12年オフにメジャーリーグから日本球界に復帰、古巣の中日ではなく阪神へ入団した福留孝介。昨シーズンは打率、本塁打数、打点の打撃3部門でチーム最高の成績を残すなど、ベテランとなった39歳の今も主軸として甲子園でその勇姿を披露している。いわば福留は“甲子園の申し子”。それはPL学園時代からの代名詞である。

 93年にPL学園に進学した福留は1年の夏から5番を打ち、同年秋からは4番に抜擢された。翌94年の春の選抜ではチーム唯一の2年生レギュラーとして出場を果たしている。この大会では準決勝で智弁和歌山の前に4-5と惜敗し、ベスト4止まり。それでも準々決勝の神戸弘陵(兵庫)戦では5打数2安打。打ったヒットはいずれもタイムリーとなり、3打点を挙げる活躍をみせている。

 その1年後、95年の春選抜で福留は再び甲子園に帰ってきた。初戦の相手は古豪・銚子商(千葉)。この大会、二人のスラッガーが注目されていたのだが、一人は福留。そしてもう一人が銚子商の澤井良輔(元・ロッテ)だった。試合は澤井が先制ソロを放てば、福留もセンターバックスクリーンに飛び込む3ランで応戦、打撃戦となった。だが、7-7で迎えた延長11回表に銚子商に3点を勝ち越され、7-10でまさかの初戦敗退を喫してしまう。

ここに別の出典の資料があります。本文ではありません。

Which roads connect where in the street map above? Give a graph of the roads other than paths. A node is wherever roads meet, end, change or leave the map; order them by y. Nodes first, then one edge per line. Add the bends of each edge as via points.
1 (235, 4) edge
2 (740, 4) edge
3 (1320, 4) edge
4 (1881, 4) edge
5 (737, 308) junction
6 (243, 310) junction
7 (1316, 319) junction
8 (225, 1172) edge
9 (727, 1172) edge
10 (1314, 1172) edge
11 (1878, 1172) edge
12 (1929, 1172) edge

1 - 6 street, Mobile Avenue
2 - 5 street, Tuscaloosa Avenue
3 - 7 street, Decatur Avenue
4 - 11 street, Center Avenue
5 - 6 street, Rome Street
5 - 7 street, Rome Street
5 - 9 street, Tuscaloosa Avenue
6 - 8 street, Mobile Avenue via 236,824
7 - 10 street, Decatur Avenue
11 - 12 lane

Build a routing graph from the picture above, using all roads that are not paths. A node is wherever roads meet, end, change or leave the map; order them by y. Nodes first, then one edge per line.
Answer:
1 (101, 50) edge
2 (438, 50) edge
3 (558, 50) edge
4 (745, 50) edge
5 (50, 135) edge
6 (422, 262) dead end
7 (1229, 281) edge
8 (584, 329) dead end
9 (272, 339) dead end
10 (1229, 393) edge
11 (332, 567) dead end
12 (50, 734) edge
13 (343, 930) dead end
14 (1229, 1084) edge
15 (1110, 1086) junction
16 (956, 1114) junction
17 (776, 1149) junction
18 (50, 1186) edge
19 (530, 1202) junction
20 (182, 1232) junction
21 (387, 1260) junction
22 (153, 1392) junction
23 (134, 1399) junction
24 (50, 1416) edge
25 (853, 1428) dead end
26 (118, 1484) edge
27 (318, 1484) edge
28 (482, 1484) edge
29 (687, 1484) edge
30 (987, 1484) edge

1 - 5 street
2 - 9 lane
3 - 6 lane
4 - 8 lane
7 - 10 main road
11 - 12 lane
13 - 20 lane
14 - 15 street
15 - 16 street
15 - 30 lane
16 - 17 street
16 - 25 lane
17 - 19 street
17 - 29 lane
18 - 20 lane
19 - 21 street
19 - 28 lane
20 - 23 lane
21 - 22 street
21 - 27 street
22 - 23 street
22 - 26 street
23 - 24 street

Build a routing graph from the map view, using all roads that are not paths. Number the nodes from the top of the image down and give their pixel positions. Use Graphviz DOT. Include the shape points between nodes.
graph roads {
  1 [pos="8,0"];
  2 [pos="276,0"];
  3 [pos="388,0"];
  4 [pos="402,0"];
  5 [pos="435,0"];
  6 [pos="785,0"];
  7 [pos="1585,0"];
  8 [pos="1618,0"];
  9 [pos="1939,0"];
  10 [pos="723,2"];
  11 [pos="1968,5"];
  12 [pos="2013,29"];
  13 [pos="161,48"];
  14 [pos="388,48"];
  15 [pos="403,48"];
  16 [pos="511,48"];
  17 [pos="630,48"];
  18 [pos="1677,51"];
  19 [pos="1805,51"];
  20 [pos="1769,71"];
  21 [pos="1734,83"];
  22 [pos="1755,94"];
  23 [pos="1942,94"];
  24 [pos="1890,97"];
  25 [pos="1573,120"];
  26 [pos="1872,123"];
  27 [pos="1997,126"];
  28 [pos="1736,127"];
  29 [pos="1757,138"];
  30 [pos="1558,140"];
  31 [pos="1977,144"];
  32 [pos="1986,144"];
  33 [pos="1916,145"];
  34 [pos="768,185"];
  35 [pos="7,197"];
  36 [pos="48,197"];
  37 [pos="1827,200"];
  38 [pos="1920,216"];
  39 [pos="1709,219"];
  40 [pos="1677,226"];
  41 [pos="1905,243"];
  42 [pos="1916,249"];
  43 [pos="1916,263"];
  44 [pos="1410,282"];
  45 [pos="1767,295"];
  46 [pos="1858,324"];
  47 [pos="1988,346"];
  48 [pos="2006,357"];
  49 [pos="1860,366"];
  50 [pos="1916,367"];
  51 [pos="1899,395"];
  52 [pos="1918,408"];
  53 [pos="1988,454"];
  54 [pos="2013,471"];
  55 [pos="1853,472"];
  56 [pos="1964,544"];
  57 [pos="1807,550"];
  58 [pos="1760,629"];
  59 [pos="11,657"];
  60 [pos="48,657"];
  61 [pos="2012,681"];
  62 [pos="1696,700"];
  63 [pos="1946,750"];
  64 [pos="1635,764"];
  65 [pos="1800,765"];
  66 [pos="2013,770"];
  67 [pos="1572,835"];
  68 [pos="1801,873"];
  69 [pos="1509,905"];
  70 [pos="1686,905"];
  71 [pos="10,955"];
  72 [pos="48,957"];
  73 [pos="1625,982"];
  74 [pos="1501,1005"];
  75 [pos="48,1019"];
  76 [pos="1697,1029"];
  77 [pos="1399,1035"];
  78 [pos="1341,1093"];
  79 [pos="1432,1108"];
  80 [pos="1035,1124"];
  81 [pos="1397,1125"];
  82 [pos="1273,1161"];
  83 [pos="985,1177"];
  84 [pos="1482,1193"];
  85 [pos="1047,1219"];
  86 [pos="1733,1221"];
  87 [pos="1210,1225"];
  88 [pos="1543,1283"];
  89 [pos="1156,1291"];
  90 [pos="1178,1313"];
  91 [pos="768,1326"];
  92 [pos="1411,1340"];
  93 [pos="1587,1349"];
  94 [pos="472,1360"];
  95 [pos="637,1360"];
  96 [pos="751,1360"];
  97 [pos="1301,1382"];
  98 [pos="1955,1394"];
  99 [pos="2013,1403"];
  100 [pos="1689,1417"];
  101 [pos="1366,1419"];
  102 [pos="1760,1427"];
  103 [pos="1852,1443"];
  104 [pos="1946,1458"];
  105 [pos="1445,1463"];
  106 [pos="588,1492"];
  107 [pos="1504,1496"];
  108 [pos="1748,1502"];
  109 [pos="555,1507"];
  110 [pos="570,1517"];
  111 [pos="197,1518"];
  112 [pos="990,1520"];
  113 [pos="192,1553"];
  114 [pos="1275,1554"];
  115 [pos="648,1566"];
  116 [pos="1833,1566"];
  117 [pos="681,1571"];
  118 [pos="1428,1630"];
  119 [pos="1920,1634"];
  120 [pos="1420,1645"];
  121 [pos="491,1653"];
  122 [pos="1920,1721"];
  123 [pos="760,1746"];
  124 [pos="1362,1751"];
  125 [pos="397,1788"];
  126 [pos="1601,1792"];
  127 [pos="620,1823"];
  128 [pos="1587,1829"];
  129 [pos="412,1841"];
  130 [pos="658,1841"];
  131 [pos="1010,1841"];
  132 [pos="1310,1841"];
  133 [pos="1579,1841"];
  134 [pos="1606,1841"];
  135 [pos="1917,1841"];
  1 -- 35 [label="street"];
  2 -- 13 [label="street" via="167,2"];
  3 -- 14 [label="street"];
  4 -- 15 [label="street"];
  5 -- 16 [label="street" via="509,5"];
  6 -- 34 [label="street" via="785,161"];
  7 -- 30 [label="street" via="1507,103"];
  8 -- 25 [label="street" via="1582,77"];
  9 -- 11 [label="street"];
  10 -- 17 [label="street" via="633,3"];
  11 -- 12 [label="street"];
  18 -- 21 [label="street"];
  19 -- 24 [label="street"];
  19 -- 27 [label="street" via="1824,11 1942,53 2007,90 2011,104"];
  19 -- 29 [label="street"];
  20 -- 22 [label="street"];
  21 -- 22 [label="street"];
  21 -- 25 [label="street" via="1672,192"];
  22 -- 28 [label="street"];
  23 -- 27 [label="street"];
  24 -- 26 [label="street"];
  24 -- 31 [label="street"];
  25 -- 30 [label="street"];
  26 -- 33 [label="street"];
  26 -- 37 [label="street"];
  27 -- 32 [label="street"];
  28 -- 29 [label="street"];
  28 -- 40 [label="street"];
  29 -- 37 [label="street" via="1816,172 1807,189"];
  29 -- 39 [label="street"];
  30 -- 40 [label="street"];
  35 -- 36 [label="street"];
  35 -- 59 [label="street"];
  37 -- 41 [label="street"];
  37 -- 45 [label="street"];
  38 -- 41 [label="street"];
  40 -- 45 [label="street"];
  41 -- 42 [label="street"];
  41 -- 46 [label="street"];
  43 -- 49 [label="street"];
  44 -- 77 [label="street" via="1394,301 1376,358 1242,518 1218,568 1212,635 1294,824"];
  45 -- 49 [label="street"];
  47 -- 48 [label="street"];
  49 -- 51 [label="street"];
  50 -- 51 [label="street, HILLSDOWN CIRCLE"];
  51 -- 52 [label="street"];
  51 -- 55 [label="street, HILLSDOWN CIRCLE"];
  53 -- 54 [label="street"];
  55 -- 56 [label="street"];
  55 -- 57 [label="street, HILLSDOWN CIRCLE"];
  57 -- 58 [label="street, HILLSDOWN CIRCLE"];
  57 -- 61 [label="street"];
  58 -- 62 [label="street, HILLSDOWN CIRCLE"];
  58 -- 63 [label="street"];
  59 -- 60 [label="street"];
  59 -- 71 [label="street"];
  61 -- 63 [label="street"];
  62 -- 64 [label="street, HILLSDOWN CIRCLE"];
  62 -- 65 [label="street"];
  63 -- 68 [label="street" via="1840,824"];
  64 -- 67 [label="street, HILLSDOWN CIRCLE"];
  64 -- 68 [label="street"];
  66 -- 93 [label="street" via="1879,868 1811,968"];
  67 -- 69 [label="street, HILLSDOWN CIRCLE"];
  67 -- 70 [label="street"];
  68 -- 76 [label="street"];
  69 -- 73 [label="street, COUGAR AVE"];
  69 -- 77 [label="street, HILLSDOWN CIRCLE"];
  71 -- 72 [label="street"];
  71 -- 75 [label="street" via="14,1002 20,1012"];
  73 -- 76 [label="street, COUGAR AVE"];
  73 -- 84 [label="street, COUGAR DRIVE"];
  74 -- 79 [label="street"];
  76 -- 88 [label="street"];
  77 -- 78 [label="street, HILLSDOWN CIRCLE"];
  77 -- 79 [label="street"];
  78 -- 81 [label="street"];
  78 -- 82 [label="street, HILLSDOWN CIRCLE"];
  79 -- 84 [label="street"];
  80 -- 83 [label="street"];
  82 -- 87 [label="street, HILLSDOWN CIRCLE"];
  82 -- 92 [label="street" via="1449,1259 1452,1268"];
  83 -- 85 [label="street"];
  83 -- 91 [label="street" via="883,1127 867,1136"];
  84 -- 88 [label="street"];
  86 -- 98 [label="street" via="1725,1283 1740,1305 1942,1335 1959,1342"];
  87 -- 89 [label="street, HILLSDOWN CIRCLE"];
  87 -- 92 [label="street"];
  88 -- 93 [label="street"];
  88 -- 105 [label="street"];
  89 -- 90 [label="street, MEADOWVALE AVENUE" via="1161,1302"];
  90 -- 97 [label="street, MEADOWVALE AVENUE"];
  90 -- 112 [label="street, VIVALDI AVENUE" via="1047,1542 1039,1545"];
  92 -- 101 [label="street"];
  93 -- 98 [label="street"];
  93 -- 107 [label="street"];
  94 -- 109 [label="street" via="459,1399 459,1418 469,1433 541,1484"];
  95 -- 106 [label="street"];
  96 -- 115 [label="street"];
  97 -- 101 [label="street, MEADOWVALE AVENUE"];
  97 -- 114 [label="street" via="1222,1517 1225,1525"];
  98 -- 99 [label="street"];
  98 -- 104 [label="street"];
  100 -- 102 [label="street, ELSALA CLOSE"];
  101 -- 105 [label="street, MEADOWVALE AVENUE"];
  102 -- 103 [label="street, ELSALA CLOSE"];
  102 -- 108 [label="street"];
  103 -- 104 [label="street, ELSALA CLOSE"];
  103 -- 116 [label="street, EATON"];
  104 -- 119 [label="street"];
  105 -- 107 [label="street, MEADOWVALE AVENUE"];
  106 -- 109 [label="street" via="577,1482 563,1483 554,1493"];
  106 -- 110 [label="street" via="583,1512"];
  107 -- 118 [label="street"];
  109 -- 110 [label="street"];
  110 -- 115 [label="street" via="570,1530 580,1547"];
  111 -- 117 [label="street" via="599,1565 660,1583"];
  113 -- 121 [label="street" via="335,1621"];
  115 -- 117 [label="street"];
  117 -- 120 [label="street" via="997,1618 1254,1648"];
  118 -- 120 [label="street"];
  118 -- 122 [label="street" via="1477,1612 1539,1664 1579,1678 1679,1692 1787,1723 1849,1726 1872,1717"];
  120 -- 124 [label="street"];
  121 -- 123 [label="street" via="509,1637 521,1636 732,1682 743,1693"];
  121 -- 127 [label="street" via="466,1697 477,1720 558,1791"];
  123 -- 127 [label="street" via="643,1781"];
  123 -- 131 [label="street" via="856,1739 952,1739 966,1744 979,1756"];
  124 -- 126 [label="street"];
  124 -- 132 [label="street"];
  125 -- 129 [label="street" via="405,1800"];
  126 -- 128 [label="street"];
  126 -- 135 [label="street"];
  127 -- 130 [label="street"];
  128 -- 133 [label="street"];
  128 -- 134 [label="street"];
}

 期待されながら甲子園では今ひとつ力を発揮できなかった福留。だが、3年生最後の夏の選手権でその打棒がついに大爆発する。

 それは初戦の北海道工(現・北海道尚志学園=南北海道)戦の第3打席だった。福留の右前打から始まった3回裏の攻撃は4点を奪い打者一巡。2死満塁で再び打席が回ってきたのだ。そのバットから放たれた打球はライトスタンドへ飛び込む満塁弾となったのである。福留は5回裏にも史上11人目となる2打席連続アーチをかけ、3打数3安打6打点の大活躍。続く2回戦の城北(熊本)戦は無安打に終わったものの、3回戦の日大藤沢(神奈川)戦は三塁打1本に1打点。準々決勝の智弁学園(奈良)戦は二塁打1本を含む3安打。試合は6-8と惜敗したが、この大会での福留の成績は4試合で15打数7安打7打点2本塁打2三振。打率4割6分7厘と95年度の高校野球界NO1スラッガーの実力を存分に見せつけたのだった。

 日本球界復帰の際、阪神タイガースを選んだ福留。PL学園出身のスラッガーでも上位に評価されるこの男は、甲子園でこそ映えるのだ!